> [Source extract]:
━━━━━━━━━━━━━━━━

Posted on 04/26/2002 5:55:11 PM PDT by Ernest_at_the_Beach

Caltech’s Thomas Sterling, often referred to as the “father” of Beowulf clusters, recently joined the board of directors of a relatively obscure financial firm called JJX Capital. JJX plans to build a massive AMD Athlon processor-based cluster to help it try and predict the future direction of the financial markets before its competition can. The company has labeled the machine “the largest commercial supercomputer in the world for securities trading using AMD Athlon microprocessors.” Supercomputing Online interviewed Sterling this week to learn more.




SCO: You've recently joined the board of directors of JJX Capital. Please give us a little background on the company and why you agreed to join the board.


STERLING: I was pleased to serve on the board of directors for JJX Capital because they combine long-term vision with near term practical solutions for bringing high performance computing to the important market of financial services. The JJX strategy combines my interests in Beowulf-class cluster computing (see my August Scientific American article on do-it-yourself supercomputers) with my research in Petaflops-scale computer architecture. They have synthesized a dream team of experts in the mission critical areas that promise to lead the industry in financial planning services through high performance computing.

And I'm able to bring my expertise to have meaningful impact on the success of this visionary enterprise. Joining forces with JJX Capital was a no-brainer.



SCO: JJX recently announced that it plans to build what it refers to as "the largest commercial supercomputer in the world for securities trading using AMD Athlon microprocessors." Please give us some details about this monster of a machine? Things like how many processors, interconnects, memory, peak performance estimates, a best guess on when it might be up and running, etc.


STERLING: This system will indeed be a very large Beowulf-class cluster system with in excess of 1000 nodes of dual Athlons with an aggregate memory greater than 1 Terabyte and a peak performance on the order of 2 Teraops. Assuming the business plan is followed (highly likely), they should be operational in less than six months.



SCO: To the best of your knowledge, how does JJX plan to exploit the capabilities of such a machine? How much funding (roughly) do they plan to throw at this?


STERLING: I am not liberty to release the business plan for JJX although I'm sure that Fitzpatrick would be pleased to brief you as appropriate. The goal is to provide superior financial modeling and faster response to changing conditions to deliver early financial projections; thus enabling sound decision making at the earliest possible time. This can be a powerful edge in the financial markets. I understand that JJX has a written offer for an initial funding at $25 million.

━━━━━━━━━━━━━━━━

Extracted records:
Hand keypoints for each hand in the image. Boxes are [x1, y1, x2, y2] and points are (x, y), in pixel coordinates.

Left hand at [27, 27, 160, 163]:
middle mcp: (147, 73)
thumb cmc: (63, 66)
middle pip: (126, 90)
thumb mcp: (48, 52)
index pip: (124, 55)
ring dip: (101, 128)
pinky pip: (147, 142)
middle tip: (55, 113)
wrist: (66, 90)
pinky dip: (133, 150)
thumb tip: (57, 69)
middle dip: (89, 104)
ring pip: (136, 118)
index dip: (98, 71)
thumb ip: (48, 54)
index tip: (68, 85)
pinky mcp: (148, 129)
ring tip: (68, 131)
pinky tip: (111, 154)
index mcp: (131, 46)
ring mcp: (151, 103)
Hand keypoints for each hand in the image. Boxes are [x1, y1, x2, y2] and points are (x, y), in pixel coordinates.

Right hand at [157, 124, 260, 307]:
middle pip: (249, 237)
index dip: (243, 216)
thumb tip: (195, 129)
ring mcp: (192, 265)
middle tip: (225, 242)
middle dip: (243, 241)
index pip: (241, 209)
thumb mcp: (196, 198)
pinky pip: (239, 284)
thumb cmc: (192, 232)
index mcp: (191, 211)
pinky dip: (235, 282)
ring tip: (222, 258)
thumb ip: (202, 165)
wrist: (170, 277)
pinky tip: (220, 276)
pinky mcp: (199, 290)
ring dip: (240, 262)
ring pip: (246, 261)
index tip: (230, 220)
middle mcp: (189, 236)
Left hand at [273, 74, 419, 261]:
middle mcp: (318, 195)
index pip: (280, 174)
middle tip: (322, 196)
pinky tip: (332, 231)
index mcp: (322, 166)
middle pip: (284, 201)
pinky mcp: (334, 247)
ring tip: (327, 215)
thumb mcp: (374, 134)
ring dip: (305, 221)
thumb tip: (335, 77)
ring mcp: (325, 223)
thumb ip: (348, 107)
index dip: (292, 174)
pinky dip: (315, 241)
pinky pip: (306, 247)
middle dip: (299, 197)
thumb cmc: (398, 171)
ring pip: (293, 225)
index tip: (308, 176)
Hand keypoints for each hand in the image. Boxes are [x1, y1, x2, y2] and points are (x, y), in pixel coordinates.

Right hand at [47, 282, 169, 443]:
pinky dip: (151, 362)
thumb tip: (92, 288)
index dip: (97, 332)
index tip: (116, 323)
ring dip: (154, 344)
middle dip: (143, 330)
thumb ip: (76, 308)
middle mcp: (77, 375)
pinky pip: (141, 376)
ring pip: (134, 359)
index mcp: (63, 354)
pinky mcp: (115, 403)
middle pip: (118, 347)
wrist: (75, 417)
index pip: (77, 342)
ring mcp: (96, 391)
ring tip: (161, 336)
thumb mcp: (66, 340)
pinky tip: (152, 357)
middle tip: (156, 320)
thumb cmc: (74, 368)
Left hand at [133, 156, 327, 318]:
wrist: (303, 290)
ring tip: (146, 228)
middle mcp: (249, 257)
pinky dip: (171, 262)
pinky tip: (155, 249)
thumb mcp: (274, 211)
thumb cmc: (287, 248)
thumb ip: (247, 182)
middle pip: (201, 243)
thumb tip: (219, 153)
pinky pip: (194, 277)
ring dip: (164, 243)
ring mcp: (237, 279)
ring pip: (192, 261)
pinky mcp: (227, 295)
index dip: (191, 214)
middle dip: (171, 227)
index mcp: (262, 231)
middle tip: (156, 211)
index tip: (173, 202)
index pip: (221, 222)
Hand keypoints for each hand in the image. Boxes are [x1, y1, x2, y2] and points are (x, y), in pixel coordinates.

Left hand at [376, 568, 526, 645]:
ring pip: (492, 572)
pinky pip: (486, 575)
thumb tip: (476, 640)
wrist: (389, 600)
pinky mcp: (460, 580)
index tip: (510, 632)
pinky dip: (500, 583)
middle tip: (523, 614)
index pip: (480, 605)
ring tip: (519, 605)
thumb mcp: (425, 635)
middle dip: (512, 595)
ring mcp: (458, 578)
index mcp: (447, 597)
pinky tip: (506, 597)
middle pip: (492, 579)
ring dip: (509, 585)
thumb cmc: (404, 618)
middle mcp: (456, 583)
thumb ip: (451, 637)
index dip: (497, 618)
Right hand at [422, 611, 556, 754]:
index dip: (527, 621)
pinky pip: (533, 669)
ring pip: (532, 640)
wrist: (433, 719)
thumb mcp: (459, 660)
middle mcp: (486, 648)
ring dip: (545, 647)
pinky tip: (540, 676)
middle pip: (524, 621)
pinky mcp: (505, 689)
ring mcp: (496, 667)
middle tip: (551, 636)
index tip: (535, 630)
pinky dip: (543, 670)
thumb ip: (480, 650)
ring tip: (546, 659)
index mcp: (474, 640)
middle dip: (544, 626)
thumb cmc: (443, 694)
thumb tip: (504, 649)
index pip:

━━━━━━━━━━━━━━━━

> [Requirement 1]: Print everything in the JJX Capital interview from "Caltech’s Thomas Sterling, often" down to "join the board.".
> [Requirement 2]: Write what comes next in the JJX Capital interview, picking up after its last line.

> [Written answer 1]:
Caltech’s Thomas Sterling, often referred to as the “father” of Beowulf clusters, recently joined the board of directors of a relatively obscure financial firm called JJX Capital. JJX plans to build a massive AMD Athlon processor-based cluster to help it try and predict the future direction of the financial markets before its competition can. The company has labeled the machine “the largest commercial supercomputer in the world for securities trading using AMD Athlon microprocessors.” Supercomputing Online interviewed Sterling this week to learn more.




SCO: You've recently joined the board of directors of JJX Capital. Please give us a little background on the company and why you agreed to join the board.

> [Written answer 2]:
SCO: Once things are going smoothly with it, would you send me a few hot stock tips? I've been taking a beating recently.


STERLING: I'm just a wizard. If I knew of some hot stock tips, I wouldn't have to use my brains to make a living.



SCO: Are clustered systems particularly well suited to financial types of applications?


STERLING: The suitability of an application to clusters (or perhaps the other way around) depends on the degree and form of the application parallelism and the amount of communication required among the cluster processor nodes in support of the application. For clusters you want lots of coarse grain parallelism with little inter-processor communications. Financial applications in many cases exhibit a lot of coarse grain parallelism and at certain levels do not need a lot of communication. We can expect speedups between a factor of ten and a hundred from clusters (sometimes more). Beyond that, more tightly coupled parallel systems may be called upon such as symmetric multiprocessors (SMP).

Hybrid systems that are clusters of small SMPs are becoming increasingly popular so total speedups of three orders of magnitude combining both system classes may be possible. But to get that total speedup may require some significant rewriting of the application in many cases.



SCO: Petaflops-scale computing was mentioned a couple times in the JJX press release. What is your vision of a Petaflop machine? How would you build it? How long before you can build it?


STERLING: That's a tough question with a long answer. May I suggest you take a look at my Scientific American article from last July. I would either take the hybrid technology approach as described in that article or take a pure PIM approach. In either case, mechanisms for dynamic adaptive resource management are essential for latency hiding, distributed shared memory, and fault tolerance; all critical for effective computation in the trans-Petaflops regime. Five years with proper funding.



SCO: Separately, how are things at Caltech's CACR? Anything new and exciting you'd like to let the readers in on?


STERLING: As you can imagine Caltech and CACR is a pretty exciting place and a great environment in which to do pathfinding interdisciplinary research. I am currently working on a new "processor in memory" computer architecture we call a "MIND" chip for Memory-Intelligence-and-Networking-Devices we hope will provide the means of achieving Petaflops scale computing within a few years. We just held a by-invitation-only workshop, WIMPS (Workshop on the Implementation of Multi-Pim Systems), a couple of weeks ago with 50 experts at Bodega Bay to establish the opportunities and challenges of realizing Petaflops performance through future PIM architectures. Also, I've just agreed to write a 2nd edition of our recent Beowulf book and a new foundation level book on PIM architecture, both for MIT Press. So I'm keeping pretty busy, but never bored.



SCO: Is there anything else you'd like to add?


STERLING: Can't. I've got to catch a plane to the East coast. I'm giving the keynote address at an NSF meeting Friday morning.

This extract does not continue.